**SELECTED PASSAGE:**
Racing to Win: Philosophy versus the new Gnostics

Subverting reason by divorcing it from the transcendent is a perversion of love. It is blasphemy that can only lead to the triumph of nihilism.

October 19, 2020 Jack Gist EssayFeatures 11Print

(Image: Steven Lelham/Unsplash.com)

Blue ribbon blues

My kid, then a fifth grader at the local public school, came home one spring afternoon with a fistful of blue ribbons. Boy, was I proud. My son had been blessed with athletic ability! Regional championships, college scholarships, and Olympic gold exploded in my mind like so many fireworks on the Fourth of July. I clapped the kid on the back and congratulated him on what must have been a series of stellar performances.

He shrugged and said, “It’s no big deal. Everybody got blue ribbons.”

I refrained from pointing out the absurdity of a track meet where every participant won each event they entered. It wasn’t the kids’ fault; they didn’t make the rules. I walked away scratching my head.

My son is now a thirty-year-old man. Everything happening these days—the dictatorship of relativism, extremist organizations like BLM gaining political clout, the tilt towards a tribalism tinctured with totalitarian tendencies—germinated in that blue-ribbon moment of so many years ago.

**PROVIDED RECORDS:**
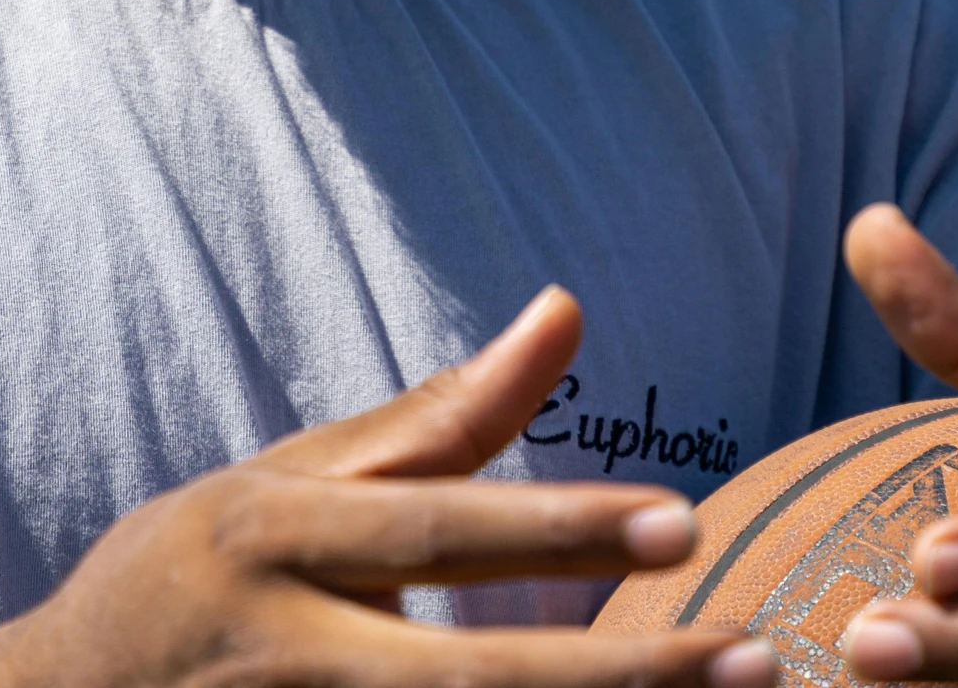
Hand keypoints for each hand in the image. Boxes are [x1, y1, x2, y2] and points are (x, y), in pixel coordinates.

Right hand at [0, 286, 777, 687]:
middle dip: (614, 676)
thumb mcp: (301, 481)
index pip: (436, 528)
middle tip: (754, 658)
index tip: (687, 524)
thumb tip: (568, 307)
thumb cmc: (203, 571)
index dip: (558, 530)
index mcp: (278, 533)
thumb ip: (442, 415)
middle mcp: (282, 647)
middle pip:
==
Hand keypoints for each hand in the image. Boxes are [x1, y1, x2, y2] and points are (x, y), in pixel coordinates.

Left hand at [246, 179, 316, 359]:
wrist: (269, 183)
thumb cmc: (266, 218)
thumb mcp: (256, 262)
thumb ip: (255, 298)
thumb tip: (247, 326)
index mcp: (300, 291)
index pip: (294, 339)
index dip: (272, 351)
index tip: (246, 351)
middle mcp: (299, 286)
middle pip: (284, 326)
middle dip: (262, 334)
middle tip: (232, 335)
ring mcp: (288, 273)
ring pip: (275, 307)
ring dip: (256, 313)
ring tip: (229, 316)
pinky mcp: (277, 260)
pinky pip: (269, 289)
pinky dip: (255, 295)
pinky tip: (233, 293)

**USING THE INFORMATION:**
**a)** In the essay about the blue-ribbon track meet, how old is the writer's son now?
**b)** Carry on the essay about the blue-ribbon track meet, picking up after its final sentence.

**ANSWERS BY ITEM NUMBER:**
**a)** He is thirty years old.

**b)**
It had been my responsibility to teach my son that the purpose of a track meet, or any other competition, was to celebrate excellence, not to promote some crazed vision of an emaciated equality. I failed on that point. I had inadvertently bought-in to the notion that self-esteem was the single most important ingredient in the formation of a healthy human being. I hadn’t given the topic much thought and blindly accepted that the maintenance of self-esteem was a new cardinal virtue. The blue ribbon track meet served as a wake-up call.

Virtue doesn’t come easy and must be earned through continuous practice. The kind of self-esteem the public schools were and are promoting by handing out blue ribbons like sour candy, the once symbols excellence drained of meaning because everybody wins, is too easy. It is given and not earned. There is no gift in this kind of giving. In the seeming banality of a track meet where there are no clear winners, evil forces strive to suffocate human excellence. The people that pedal this gift-less giving are convinced that our human nature does not exist and human identity is constructed primarily through language. They are wrong.

Philosophy versus Evil

German-American political philosopher Eric Voegelin (1901-1985) was a man who believed in the power of philosophy. For an introduction to his thought, get a copy of Science, Politics, and Gnosticism, not only for a lesson in the history of political philosophy but to orient yourself to our present conundrum. For Voegelin, philosophy’s role was none other than saving humanity from evil.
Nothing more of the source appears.